A college football bowl game being played in New York is a big deal, especially considering New York's professional football teams (Jets & Giants) don't even play in the state.
The 2010 Pinstripe Bowl will be the first bowl game played in the New York City are since 1981, when the Garden State Bowl was hosted in Giants Stadium in East Rutherford, NJ. It will be the first bowl game played in New York state since 1962, when Miami faced off against Nebraska in the Gotham Bowl in the original Yankee Stadium.
The new Yankee Stadium is an interesting venue to host a college football game, especially one played in late December. But the location should play to Syracuse's advantage since the Orange are the undeclared college football team of New York.
There will be thousands of Syracuse fans who brave the cold to witness their team play in Yankee Stadium, and those fans may be enough to provide the Orange with a home-field advantage.
The Wildcats are a run-first team with few impact defensive players and a tendency to give up a lot of points. The Orange are offensively challenged and have one of the best rush defenses in college football, but struggle against the pass.
This initial set of conditions would seem to put the game in Syracuse's favor. Then you realize that the game is being played outdoors in late December, which would make executing a passing offense next to impossible, and the game tilts to Syracuse even more.

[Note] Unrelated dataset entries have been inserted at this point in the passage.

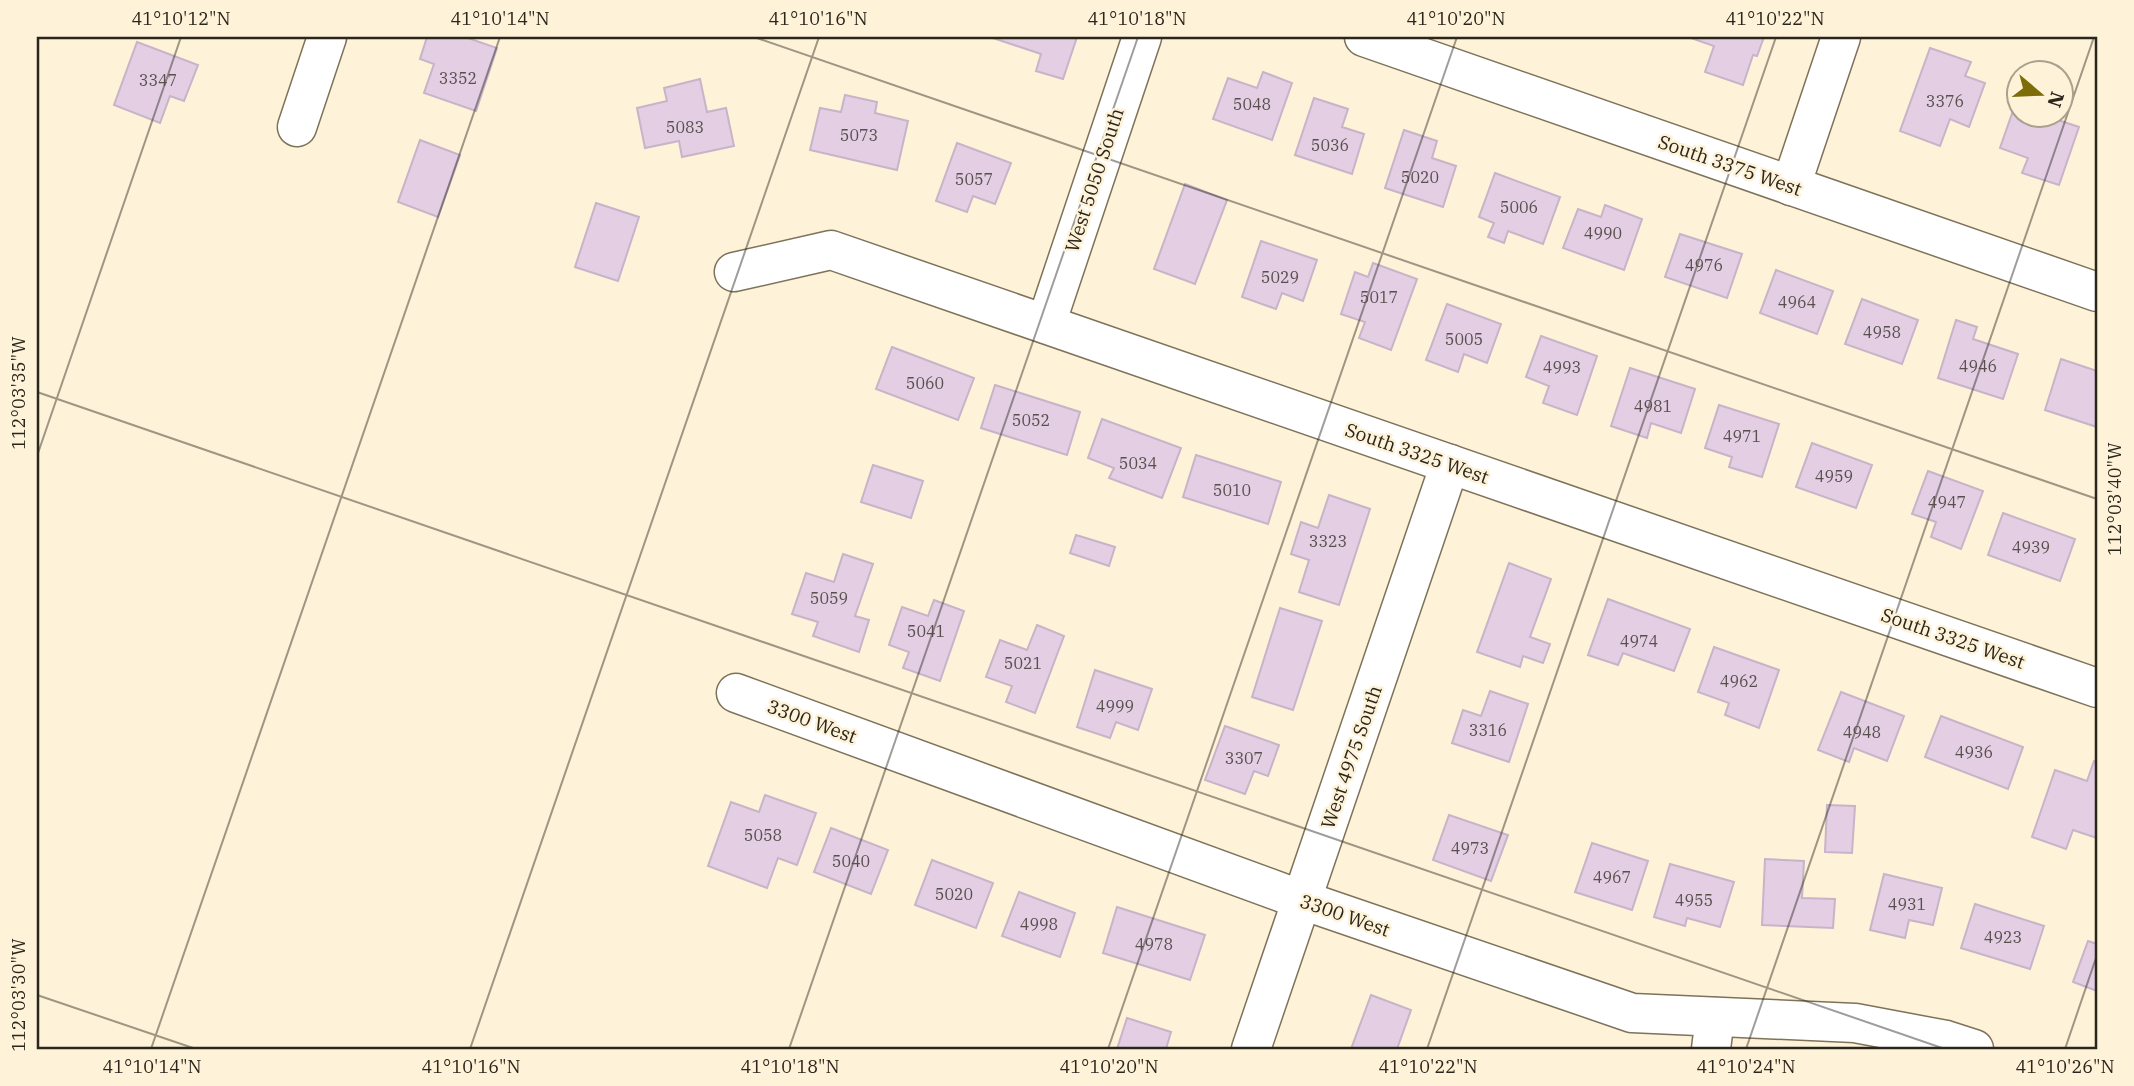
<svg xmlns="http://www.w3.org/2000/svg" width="2134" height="1086" font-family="'IBM Plex Serif',serif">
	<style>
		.building { fill: #e3cee4; stroke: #c8b3c9; stroke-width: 2 }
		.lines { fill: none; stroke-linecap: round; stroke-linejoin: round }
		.minor-casing { stroke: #7d725a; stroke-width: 41 }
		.minor { stroke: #fff; stroke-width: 38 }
		.ticks { fill: none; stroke: #2b261c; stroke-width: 2; stroke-opacity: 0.45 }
		.labels { text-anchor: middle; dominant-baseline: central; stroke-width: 5; stroke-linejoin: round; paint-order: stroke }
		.number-label { font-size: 16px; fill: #59504e }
		.street-label { font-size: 19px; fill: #2b261c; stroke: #fef2d8 }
		.neatline { fill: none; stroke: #2b261c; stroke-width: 2.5 }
		.ticks-label { font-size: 18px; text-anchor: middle; fill: #2b261c }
	</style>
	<rect width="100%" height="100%" fill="#fef2d8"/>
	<g class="building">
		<polygon points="427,37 465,37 497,48 476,111 424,93 434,64 420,59"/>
		<polygon points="990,37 1077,37 1063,79 1036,71 1041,54"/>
		<polygon points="1691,37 1764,37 1757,56 1753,55 1743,85 1705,72 1714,46 1691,38"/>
		<polygon points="137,42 198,65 184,101 170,96 160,123 114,105"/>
		<polygon points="1930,48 1971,62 1965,76 1985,83 1969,127 1950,119 1940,146 1900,131"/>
		<polygon points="1263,72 1292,83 1272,140 1213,119 1228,78 1257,88"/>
		<polygon points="700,79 707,112 726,108 734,146 682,157 679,141 645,148 637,108 667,101 664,88"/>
		<polygon points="845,95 877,102 875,113 908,121 897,170 810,150 820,108 841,112"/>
		<polygon points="1314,98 1348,109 1342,127 1364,134 1352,174 1295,155"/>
		<polygon points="2015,105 2018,106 2018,116 2046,116 2079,127 2059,185 2022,173 2028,158 2000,148"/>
		<polygon points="1404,130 1437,141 1432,158 1456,166 1443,207 1385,188"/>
		<polygon points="420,140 460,155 438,217 398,202"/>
		<polygon points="957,143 1011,163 995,204 973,196 967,212 936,201"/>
		<polygon points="1495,173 1560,197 1543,244 1508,231 1504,243 1488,237 1494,223 1479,217"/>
		<polygon points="1185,184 1227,200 1195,284 1154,269"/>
		<polygon points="596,203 639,217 618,281 575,267"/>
		<polygon points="1605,205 1642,219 1624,270 1563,248 1578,209 1601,217"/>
		<polygon points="1680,234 1742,254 1727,298 1665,277"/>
		<polygon points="1261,241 1317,260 1303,301 1282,293 1276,309 1242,297"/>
		<polygon points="1373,263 1417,279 1391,350 1359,338 1365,322 1341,314 1355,272 1368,277"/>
		<polygon points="1776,270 1833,291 1817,334 1760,313"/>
		<polygon points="1862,299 1918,320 1902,364 1845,344"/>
		<polygon points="1447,304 1501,324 1487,363 1464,354 1458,372 1426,360"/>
		<polygon points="1956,320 1977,327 1973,339 2018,354 2003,399 1938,378"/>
		<polygon points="1541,336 1597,356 1577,415 1543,403 1549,386 1526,377"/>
		<polygon points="892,347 974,378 958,420 876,389"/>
		<polygon points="2061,359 2097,371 2097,427 2045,410"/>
		<polygon points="1630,368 1695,389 1681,433 1651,423 1647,438 1611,426"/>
		<polygon points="995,385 1080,412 1067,455 981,428"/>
		<polygon points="1719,405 1779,424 1762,477 1729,467 1732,457 1705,448"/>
		<polygon points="1102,419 1181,448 1162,498 1109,478 1114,468 1088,458"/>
		<polygon points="1812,443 1872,465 1856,508 1796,487"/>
		<polygon points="1196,455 1281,482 1268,524 1183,497"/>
		<polygon points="873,465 923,481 911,518 861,502"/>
		<polygon points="1928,471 1983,491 1961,549 1931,537 1936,522 1912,514"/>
		<polygon points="1329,495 1370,509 1339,605 1299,592 1309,560 1291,554 1301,522 1318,528"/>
		<polygon points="2003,513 2075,539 2060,581 1988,555"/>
		<polygon points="1076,535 1115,547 1109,566 1070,553"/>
		<polygon points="843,554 873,564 855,616 869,620 859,652 813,636 818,622 792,614 806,573 834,582"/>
		<polygon points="1509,563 1551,579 1530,637 1550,644 1543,663 1523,656 1520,667 1477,652"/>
		<polygon points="1608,599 1690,629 1674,671 1623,653 1618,665 1588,655"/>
		<polygon points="934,600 964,611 940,681 903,668 909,652 889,645 902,607 928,616"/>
		<polygon points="1280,608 1322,621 1293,710 1252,697"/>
		<polygon points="1037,625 1064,636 1035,713 1006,702 1012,686 986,677 1000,640 1027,650"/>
		<polygon points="1714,647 1779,670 1759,728 1725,715 1729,703 1698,692"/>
		<polygon points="1095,670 1152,689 1138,730 1116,722 1110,738 1077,727"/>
		<polygon points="1490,691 1528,704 1509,762 1452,743 1463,710 1481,716"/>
		<polygon points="1841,692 1904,716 1887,761 1854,748 1849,762 1818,750"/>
		<polygon points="1941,716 2023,747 2008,789 1925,757"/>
		<polygon points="1225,726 1279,745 1268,776 1254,771 1245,794 1205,780"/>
		<polygon points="2094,761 2097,763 2097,838 2073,830 2066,849 2032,837 2055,770 2087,781"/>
		<polygon points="765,795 816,813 797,865 778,858 767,888 708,866 731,802 759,812"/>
		<polygon points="1827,805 1855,806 1852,853 1825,852"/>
		<polygon points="1449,815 1508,835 1491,881 1433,860"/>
		<polygon points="831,828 888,850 871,894 814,872"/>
		<polygon points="1592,843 1648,861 1632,910 1575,892"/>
		<polygon points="1765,859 1804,861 1802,898 1835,899 1833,928 1762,925"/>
		<polygon points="932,860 993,883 976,928 915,905"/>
		<polygon points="1670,864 1734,882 1720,927 1687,918 1685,926 1654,917"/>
		<polygon points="1884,874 1942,888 1933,925 1909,920 1905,938 1870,930"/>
		<polygon points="1019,892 1075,913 1060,957 1002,936"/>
		<polygon points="1975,904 2044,926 2030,969 1961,948"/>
		<polygon points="1117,907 1205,935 1190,980 1103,953"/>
		<polygon points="2088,941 2097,944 2097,991 2073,982"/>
		<polygon points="1371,995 1411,1010 1397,1049 1351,1049"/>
		<polygon points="1127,1018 1171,1032 1166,1049 1117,1049"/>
	</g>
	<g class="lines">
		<g class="minor-casing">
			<g id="minor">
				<polyline points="1364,37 2097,292"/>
				<polyline points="297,127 327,37"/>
				<polyline points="1791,186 1841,37"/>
				<polyline points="734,272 831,250 2097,688"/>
				<polyline points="1046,324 1142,37"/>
				<polyline points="736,693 1302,900 1632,1013 1855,1023 1946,1040 1974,1049"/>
				<polyline points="1251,1049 1450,464"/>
				<polyline points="1711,1049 1715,1017"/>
			</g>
		</g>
		<use href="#minor" class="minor"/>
	</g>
	<path class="ticks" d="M754,37L2097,499M37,392L1945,1049M37,456L181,37M37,995L196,1049M151,1049L500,37M470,1049L819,37M789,1049L1138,37M1108,1049L1457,37M1427,1049L1776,37M1746,1049L2094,37M2065,1049L2097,955"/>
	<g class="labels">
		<g class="number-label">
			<text x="458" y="78">3352</text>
			<text x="158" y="80">3347</text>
			<text x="1945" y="101">3376</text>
			<text x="1252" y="104">5048</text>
			<text x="685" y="127">5083</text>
			<text x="859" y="135">5073</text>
			<text x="1330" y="145">5036</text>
			<text x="1420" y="177">5020</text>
			<text x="974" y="179">5057</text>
			<text x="1519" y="207">5006</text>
			<text x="1603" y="233">4990</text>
			<text x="1704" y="265">4976</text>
			<text x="1280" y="277">5029</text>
			<text x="1379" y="297">5017</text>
			<text x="1797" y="302">4964</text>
			<text x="1882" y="332">4958</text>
			<text x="1464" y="339">5005</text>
			<text x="1978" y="366">4946</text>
			<text x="1562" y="367">4993</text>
			<text x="925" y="383">5060</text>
			<text x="1653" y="406">4981</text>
			<text x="1031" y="420">5052</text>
			<text x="1742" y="436">4971</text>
			<text x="1138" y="463">5034</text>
			<text x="1834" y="476">4959</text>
			<text x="1232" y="490">5010</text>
			<text x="1947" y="502">4947</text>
			<text x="1328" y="541">3323</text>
			<text x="2031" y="547">4939</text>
			<text x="829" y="598">5059</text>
			<text x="926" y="631">5041</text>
			<text x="1639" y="641">4974</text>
			<text x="1023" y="663">5021</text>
			<text x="1739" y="681">4962</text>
			<text x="1115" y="706">4999</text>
			<text x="1488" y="730">3316</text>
			<text x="1862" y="732">4948</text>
			<text x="1974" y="752">4936</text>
			<text x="1244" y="758">3307</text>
			<text x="763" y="835">5058</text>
			<text x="1470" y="848">4973</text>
			<text x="851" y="861">5040</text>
			<text x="1612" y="877">4967</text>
			<text x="954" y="894">5020</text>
			<text x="1694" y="900">4955</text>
			<text x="1907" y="904">4931</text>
			<text x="1039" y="924">4998</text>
			<text x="2003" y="937">4923</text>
			<text x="1154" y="944">4978</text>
		</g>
		<g class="street-label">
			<text transform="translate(1730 165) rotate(19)">South 3375 West</text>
			<text transform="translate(1094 180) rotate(-72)">West 5050 South</text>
			<text transform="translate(1417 453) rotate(19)">South 3325 West</text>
			<text transform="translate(1953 638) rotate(19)">South 3325 West</text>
			<text transform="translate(812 721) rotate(20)">3300 West</text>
			<text transform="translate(1351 757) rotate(-71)">West 4975 South</text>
			<text transform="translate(1345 915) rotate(19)">3300 West</text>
		</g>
	</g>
	<rect width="2134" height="1086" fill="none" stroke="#fef2d8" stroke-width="77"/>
	<g transform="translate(2040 94) rotate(109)"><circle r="33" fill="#fef2d8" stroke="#aaa08d" stroke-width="2"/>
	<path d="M0-5L12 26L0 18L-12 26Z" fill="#7c6d09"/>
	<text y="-10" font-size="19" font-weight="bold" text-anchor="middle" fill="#2b261c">N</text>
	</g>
	<rect x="38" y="38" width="2058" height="1010" class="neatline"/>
	<g class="ticks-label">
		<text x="181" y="25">41°10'12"N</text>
		<text x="500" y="25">41°10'14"N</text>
		<text x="818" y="25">41°10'16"N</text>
		<text x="1137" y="25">41°10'18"N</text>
		<text x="1456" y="25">41°10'20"N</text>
		<text x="1775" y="25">41°10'22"N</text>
		<text transform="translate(19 393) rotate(-90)" y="6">112°03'35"W</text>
		<text transform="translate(2115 499) rotate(-90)" y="6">112°03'40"W</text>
		<text transform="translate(19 995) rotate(-90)" y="6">112°03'30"W</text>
		<text x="152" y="1073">41°10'14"N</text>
		<text x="471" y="1073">41°10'16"N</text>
		<text x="790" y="1073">41°10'18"N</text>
		<text x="1109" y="1073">41°10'20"N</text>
		<text x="1428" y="1073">41°10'22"N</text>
		<text x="1746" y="1073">41°10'24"N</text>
		<text x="2065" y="1073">41°10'26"N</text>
	</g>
</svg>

But the Wildcats are a still a good team, with wins over UCLA, Iowa State and Texas on its resume. The biggest win the Orange had this season was against West Virginia, a good ranked team but hardly a college football power. Kansas State has the advantage of having faced much tougher competition in the Big 12, and is used to playing in big games.
Syracuse, on the other hand, is an average team in one of the NCAA's worst major conferences. None of the players on the Syracuse roster have ever played in a bowl game, and that lack of experience could come back to haunt the Orange when they step out onto the frozen tundra in front of tens of thousands of screaming fans.
This game will be played, and won, on the ground. Neither team has a particularly strong passing offense or any impact receivers that are capable of single-handedly taking over a game.
That means the 2010 Pinstripe Bowl will come down to Daniel Thomas vs. the Syracuse rush defense, and Delone Carter vs. the Kansas St. rush defense.
Thomas is one of the best running backs in the nation and Syracuse hasn't faced anyone like him all season, with the possible exception of Pittsburgh's Dion Lewis in a game that the Panthers won easily 45-14. Carter is good, but he's not on anywhere near the same level as Thomas and is a complete non-factor unless he has the ball in his hands.
The Wildcats will struggle to move the ball against the Syracuse defense, but all it takes is a couple of big runs to break the game open. Odds are that Thomas will get those runs eventually. Syracuse doesn't have the offensive firepower to trade touchdowns with Kansas State, which means that the defense needs to be perfect.
Since the words Syracuse and perfection haven't gone very well together in a long time, this game has to go to Kansas State.